▶ _WORK ITEM_:
This task calls for every entry below to be repeated exactly.

*** Begin section ***

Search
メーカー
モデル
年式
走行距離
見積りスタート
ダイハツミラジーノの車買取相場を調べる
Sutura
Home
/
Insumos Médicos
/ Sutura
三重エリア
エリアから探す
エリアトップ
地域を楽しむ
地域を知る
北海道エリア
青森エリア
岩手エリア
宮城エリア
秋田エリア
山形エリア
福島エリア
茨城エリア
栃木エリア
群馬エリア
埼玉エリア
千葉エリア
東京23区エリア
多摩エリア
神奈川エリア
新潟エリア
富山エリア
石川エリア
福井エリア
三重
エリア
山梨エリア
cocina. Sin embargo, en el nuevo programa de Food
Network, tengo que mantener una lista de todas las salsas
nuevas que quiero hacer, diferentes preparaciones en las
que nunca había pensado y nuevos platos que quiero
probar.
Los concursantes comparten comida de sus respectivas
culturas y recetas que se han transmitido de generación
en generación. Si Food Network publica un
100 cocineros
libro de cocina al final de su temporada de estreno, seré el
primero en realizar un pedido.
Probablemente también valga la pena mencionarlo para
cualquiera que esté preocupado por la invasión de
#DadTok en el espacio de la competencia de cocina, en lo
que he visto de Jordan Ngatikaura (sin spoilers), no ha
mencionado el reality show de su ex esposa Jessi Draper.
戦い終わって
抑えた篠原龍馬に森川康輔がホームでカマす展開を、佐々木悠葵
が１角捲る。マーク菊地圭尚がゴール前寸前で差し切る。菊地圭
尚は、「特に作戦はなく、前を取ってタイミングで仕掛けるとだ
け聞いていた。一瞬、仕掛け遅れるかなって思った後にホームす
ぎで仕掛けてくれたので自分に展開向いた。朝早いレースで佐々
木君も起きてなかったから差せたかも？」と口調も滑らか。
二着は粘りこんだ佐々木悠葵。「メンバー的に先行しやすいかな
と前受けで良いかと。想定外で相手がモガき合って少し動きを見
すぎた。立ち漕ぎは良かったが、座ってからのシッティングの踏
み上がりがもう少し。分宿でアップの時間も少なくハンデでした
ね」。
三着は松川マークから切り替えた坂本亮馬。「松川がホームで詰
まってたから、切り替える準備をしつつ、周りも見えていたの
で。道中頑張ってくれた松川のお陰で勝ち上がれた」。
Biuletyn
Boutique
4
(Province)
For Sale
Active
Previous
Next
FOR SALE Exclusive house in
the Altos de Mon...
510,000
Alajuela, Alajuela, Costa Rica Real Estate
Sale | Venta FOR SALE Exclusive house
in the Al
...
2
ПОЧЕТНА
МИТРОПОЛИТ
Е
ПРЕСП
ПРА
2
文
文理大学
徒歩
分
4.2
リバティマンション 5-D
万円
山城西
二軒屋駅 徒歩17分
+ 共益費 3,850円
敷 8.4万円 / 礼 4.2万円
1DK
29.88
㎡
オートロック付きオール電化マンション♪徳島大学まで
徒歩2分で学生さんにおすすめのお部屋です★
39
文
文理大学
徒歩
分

*** End section ***

▶ _EXPECTED OUTPUT_:
Search
メーカー
モデル
年式
走行距離
見積りスタート
ダイハツミラジーノの車買取相場を調べる
Sutura
Home
/
Insumos Médicos
/ Sutura
三重エリア
エリアから探す
エリアトップ
地域を楽しむ
地域を知る
北海道エリア
青森エリア
岩手エリア
宮城エリア
秋田エリア
山形エリア
福島エリア
茨城エリア
栃木エリア
群馬エリア
埼玉エリア
千葉エリア
東京23区エリア
多摩エリア
神奈川エリア
新潟エリア
富山エリア
石川エリア
福井エリア
三重
エリア
山梨エリア
cocina. Sin embargo, en el nuevo programa de Food
Network, tengo que mantener una lista de todas las salsas
nuevas que quiero hacer, diferentes preparaciones en las
que nunca había pensado y nuevos platos que quiero
probar.
Los concursantes comparten comida de sus respectivas
culturas y recetas que se han transmitido de generación
en generación. Si Food Network publica un
100 cocineros
libro de cocina al final de su temporada de estreno, seré el
primero en realizar un pedido.
Probablemente también valga la pena mencionarlo para
cualquiera que esté preocupado por la invasión de
#DadTok en el espacio de la competencia de cocina, en lo
que he visto de Jordan Ngatikaura (sin spoilers), no ha
mencionado el reality show de su ex esposa Jessi Draper.
戦い終わって
抑えた篠原龍馬に森川康輔がホームでカマす展開を、佐々木悠葵
が１角捲る。マーク菊地圭尚がゴール前寸前で差し切る。菊地圭
尚は、「特に作戦はなく、前を取ってタイミングで仕掛けるとだ
け聞いていた。一瞬、仕掛け遅れるかなって思った後にホームす
ぎで仕掛けてくれたので自分に展開向いた。朝早いレースで佐々
木君も起きてなかったから差せたかも？」と口調も滑らか。
二着は粘りこんだ佐々木悠葵。「メンバー的に先行しやすいかな
と前受けで良いかと。想定外で相手がモガき合って少し動きを見
すぎた。立ち漕ぎは良かったが、座ってからのシッティングの踏
み上がりがもう少し。分宿でアップの時間も少なくハンデでした
ね」。
三着は松川マークから切り替えた坂本亮馬。「松川がホームで詰
まってたから、切り替える準備をしつつ、周りも見えていたの
で。道中頑張ってくれた松川のお陰で勝ち上がれた」。
Biuletyn
Boutique
4
(Province)
For Sale
Active
Previous
Next
FOR SALE Exclusive house in
the Altos de Mon...
510,000
Alajuela, Alajuela, Costa Rica Real Estate
Sale | Venta FOR SALE Exclusive house
in the Al
...
2
ПОЧЕТНА
МИТРОПОЛИТ
Е
ПРЕСП
ПРА
2
文
文理大学
徒歩
分
4.2
リバティマンション 5-D
万円
山城西
二軒屋駅 徒歩17分
+ 共益費 3,850円
敷 8.4万円 / 礼 4.2万円
1DK
29.88
㎡
オートロック付きオール電化マンション♪徳島大学まで
徒歩2分で学生さんにおすすめのお部屋です★
39
文
文理大学
徒歩
分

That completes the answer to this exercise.